◆ **EXERCISE GOAL**
Each record is to be written out exactly as it appears.

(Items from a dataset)
□ □ □ □ □ □ □
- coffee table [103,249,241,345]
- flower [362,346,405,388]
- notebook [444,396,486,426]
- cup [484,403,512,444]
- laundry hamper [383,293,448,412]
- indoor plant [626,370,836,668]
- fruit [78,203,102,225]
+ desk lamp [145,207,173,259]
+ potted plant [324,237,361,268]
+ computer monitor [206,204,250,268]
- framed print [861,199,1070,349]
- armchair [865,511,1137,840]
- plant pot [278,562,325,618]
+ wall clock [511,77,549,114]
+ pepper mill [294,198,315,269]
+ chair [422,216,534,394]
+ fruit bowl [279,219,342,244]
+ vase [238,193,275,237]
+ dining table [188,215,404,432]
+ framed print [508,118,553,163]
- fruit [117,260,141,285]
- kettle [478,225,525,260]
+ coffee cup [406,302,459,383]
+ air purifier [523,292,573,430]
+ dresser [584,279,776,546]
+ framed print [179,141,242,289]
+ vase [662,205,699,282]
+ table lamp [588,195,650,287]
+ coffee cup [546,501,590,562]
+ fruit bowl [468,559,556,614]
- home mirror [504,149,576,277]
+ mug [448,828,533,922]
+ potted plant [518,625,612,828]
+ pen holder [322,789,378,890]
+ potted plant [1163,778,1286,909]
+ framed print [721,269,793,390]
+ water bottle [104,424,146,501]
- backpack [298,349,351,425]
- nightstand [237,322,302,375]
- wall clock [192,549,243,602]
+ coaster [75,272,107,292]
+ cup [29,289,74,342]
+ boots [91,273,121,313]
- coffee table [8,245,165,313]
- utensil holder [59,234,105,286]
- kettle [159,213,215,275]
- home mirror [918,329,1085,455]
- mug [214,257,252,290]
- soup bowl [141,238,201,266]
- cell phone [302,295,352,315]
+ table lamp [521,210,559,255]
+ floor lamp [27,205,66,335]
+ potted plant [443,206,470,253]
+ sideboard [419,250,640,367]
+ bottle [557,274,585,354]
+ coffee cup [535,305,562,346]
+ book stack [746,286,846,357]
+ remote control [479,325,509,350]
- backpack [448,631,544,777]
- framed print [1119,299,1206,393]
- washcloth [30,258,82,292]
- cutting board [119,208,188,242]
□ □ □ □ □ □ □
◆ **ANSWER SPACE**
- coffee table [103,249,241,345]
- flower [362,346,405,388]
- notebook [444,396,486,426]
- cup [484,403,512,444]
- laundry hamper [383,293,448,412]
- indoor plant [626,370,836,668]
- fruit [78,203,102,225]
+ desk lamp [145,207,173,259]
+ potted plant [324,237,361,268]
+ computer monitor [206,204,250,268]
- framed print [861,199,1070,349]
- armchair [865,511,1137,840]
- plant pot [278,562,325,618]
+ wall clock [511,77,549,114]
+ pepper mill [294,198,315,269]
+ chair [422,216,534,394]
+ fruit bowl [279,219,342,244]
+ vase [238,193,275,237]
+ dining table [188,215,404,432]
+ framed print [508,118,553,163]
- fruit [117,260,141,285]
- kettle [478,225,525,260]
+ coffee cup [406,302,459,383]
+ air purifier [523,292,573,430]
+ dresser [584,279,776,546]
+ framed print [179,141,242,289]
+ vase [662,205,699,282]
+ table lamp [588,195,650,287]
+ coffee cup [546,501,590,562]
+ fruit bowl [468,559,556,614]
- home mirror [504,149,576,277]
+ mug [448,828,533,922]
+ potted plant [518,625,612,828]
+ pen holder [322,789,378,890]
+ potted plant [1163,778,1286,909]
+ framed print [721,269,793,390]
+ water bottle [104,424,146,501]
- backpack [298,349,351,425]
- nightstand [237,322,302,375]
- wall clock [192,549,243,602]
+ coaster [75,272,107,292]
+ cup [29,289,74,342]
+ boots [91,273,121,313]
- coffee table [8,245,165,313]
- utensil holder [59,234,105,286]
- kettle [159,213,215,275]
- home mirror [918,329,1085,455]
- mug [214,257,252,290]
- soup bowl [141,238,201,266]
- cell phone [302,295,352,315]
+ table lamp [521,210,559,255]
+ floor lamp [27,205,66,335]
+ potted plant [443,206,470,253]
+ sideboard [419,250,640,367]
+ bottle [557,274,585,354]
+ coffee cup [535,305,562,346]
+ book stack [746,286,846,357]
+ remote control [479,325,509,350]
- backpack [448,631,544,777]
- framed print [1119,299,1206,393]
- washcloth [30,258,82,292]
- cutting board [119,208,188,242]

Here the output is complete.